Entries shown -

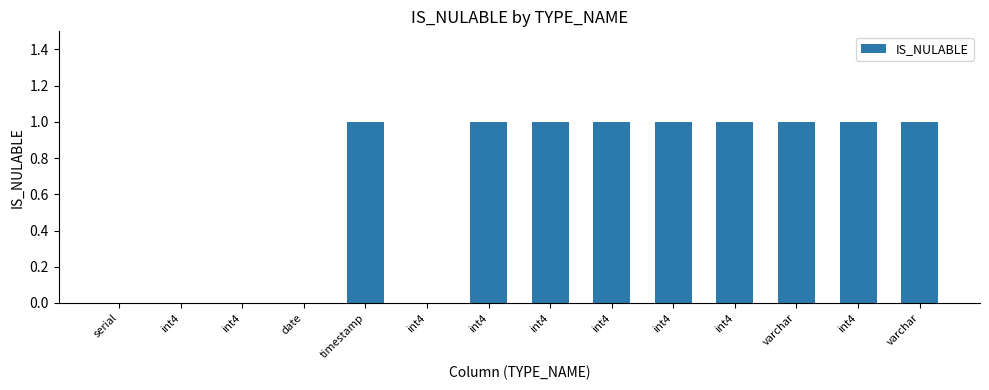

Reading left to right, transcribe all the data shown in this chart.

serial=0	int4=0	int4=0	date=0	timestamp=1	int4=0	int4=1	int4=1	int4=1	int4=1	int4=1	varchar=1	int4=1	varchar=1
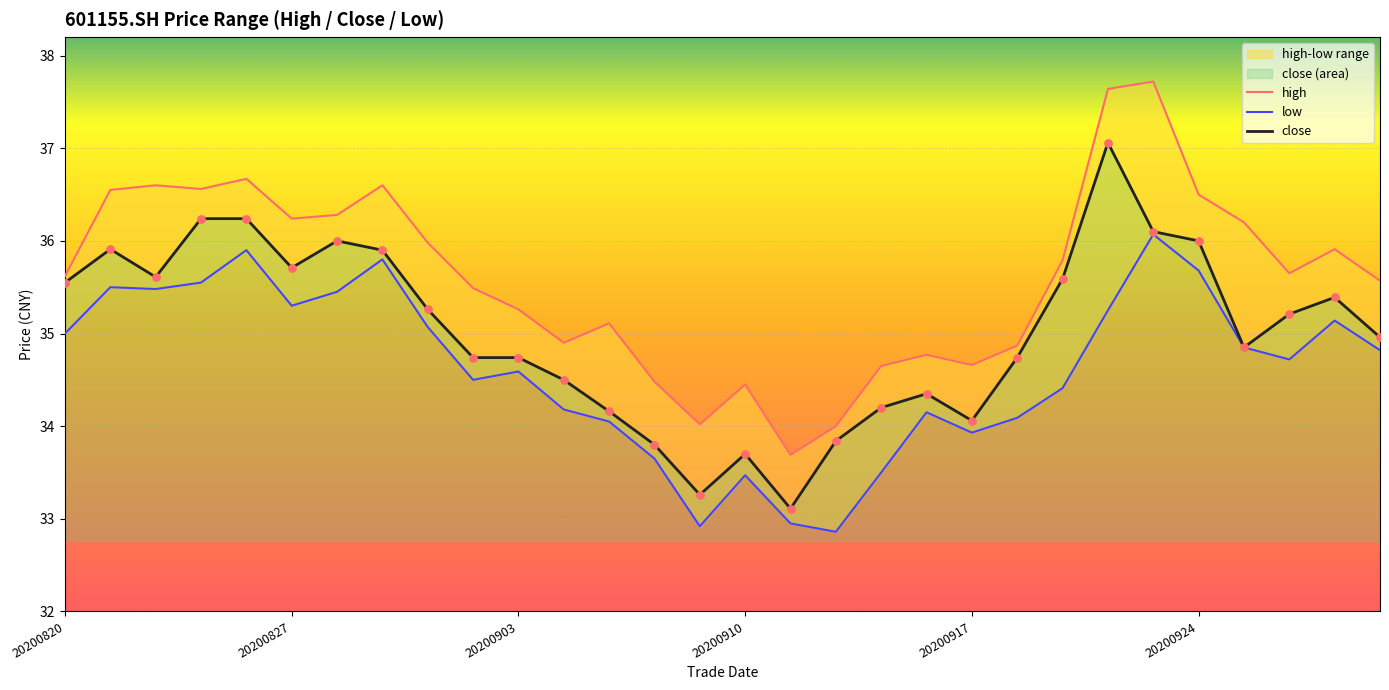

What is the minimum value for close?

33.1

...

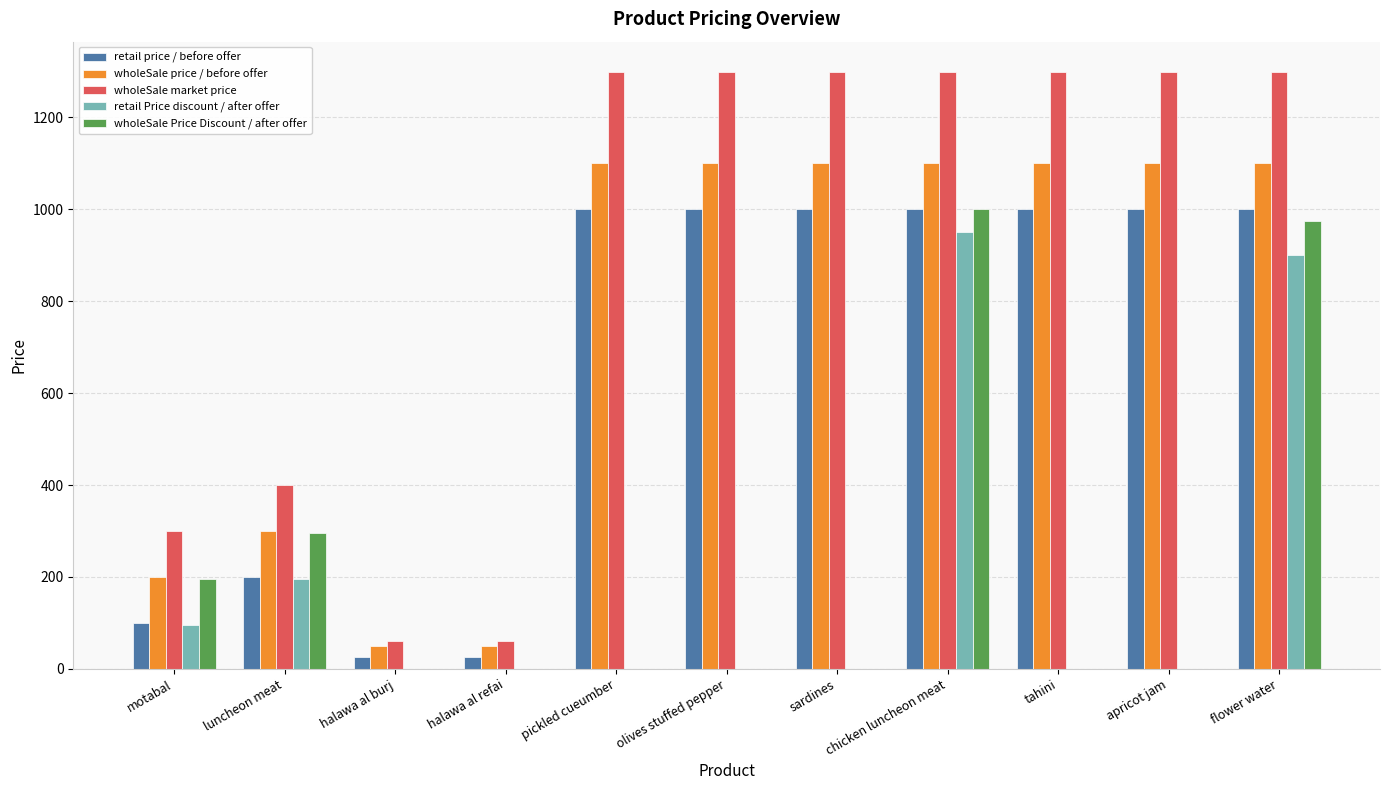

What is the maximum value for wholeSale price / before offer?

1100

Written task -
Copy the rows starting at the line containing "Reading left to" and ending at the line containing "What is the minimum value for close?", switching "minimum" to "lowest" and changing nothing else. Leave the pictures out.

Output -
Reading left to right, transcribe all the data shown in this chart.

serial=0	int4=0	int4=0	date=0	timestamp=1	int4=0	int4=1	int4=1	int4=1	int4=1	int4=1	varchar=1	int4=1	varchar=1

What is the lowest value for close?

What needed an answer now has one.